Another edition of British Summer Time Hyde Park has come and gone, but this year's vintage will live long in the memory.
Boasting headliners Phil Collins, Green Day, Justin Bieber, Kings Of Leon, The Killers and Tom Petty & The Heartbreakers, 2017 could justifiably claim to have been the AEG Presents-promoted concert series' finest to date.
Here, Music Week mulls over six of the biggest talking points to come out of the event...
The return of The Killers
Fresh from their surprise Glastonbury set, this was The Killers at the world-beating best. Las Vegas' finest (sorry Imagine Dragons) delivered a tremendous greatest hits set, interspersed with choice cuts from their 2006 classic Sam's Town and their cover of Joy Division's Shadowplay. Opener The Man was the only new material to receive an airing, but there'll be plenty more where that came from when the band return to these shores later this year.
All shows sold out
While The Killers provided the only quickfire sell-out, all six concerts were filled to 65,000-capacity by showtime - the first BST to achieve such a feat. Five years in, organisers look to have found their winning formula.
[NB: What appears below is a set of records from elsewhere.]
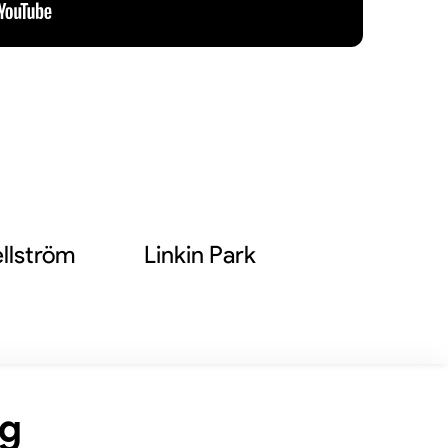
llström
Linkin Park
ng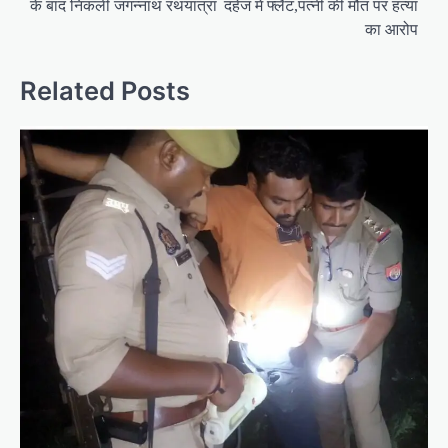
के बाद निकली जगन्नाथ रथयात्रा
दहेज में फ्लैट,पत्नी की मौत पर हत्या
s
का आरोप
t
n
Related Posts
a
v
i
g
a
t
i
o
n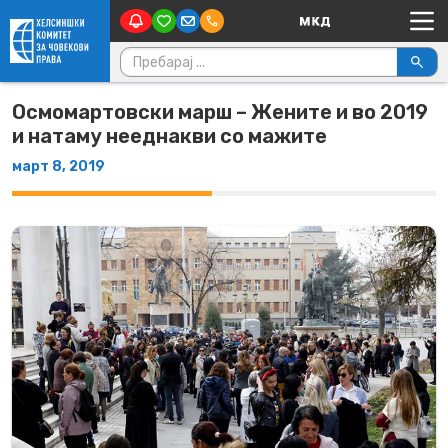
Main Navigation
Skip to content
Пребарувај за:
Осмомартовски марш – Жените и во 2019
и натаму нееднакви со мажите
март 8, 2019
Ever since landing The Rolling Stones for the very first BST Hyde Park in 2013, promoters have managed to pull at least one rabbit out of the hat each year. In 2014 it was the reformed (or at least re-formed) Libertines, followed by The Strokes in 2015 and last year - the most surprising of all - the great Carole King. This year, it was the turn of Tom Petty And The Heartbreakers, secured for their only 40th anniversary European show of the year.
Another day in paradise
Phil Collins limped onto the stage assisted by a walking stick and stayed seated for his entire set. But any fears that would be to the detriment of his performance were misplaced, as the Genesis legend rattled off a plethora of evergreen pop gems while his 16-year-old son Nicholas marvelled on the drums. "I know I said I wouldn't do this again, but the truth is I've missed you all," said Collins in his opening address. Judging by the reaction of his audience, the feeling was more than mutual.
Abdicating their throne?
The closest thing to a disappointment at BST 2017, Kings Of Leon coasted through a set high on hits, but low on excitement. Latest album WALLS is decent enough, but the 2010s have not been kind to one of the best bands of the 2000s. Where do they go from here?
Strength in numbers
Blondie, Rancid, Martin Garrix, Pixies, Tears For Fears, Elbow, Stevie Nicks(!)... It wasn't just those at the top of the bill who shifted all those tickets; all days featured stellar supporting casts. It'll be a tough act to follow but, with no Glastonbury in 2018, three would-be headliners will be searching for an alternative stage for their talents. You can bet your bottom dollar that BST will be primed at the front of the queue.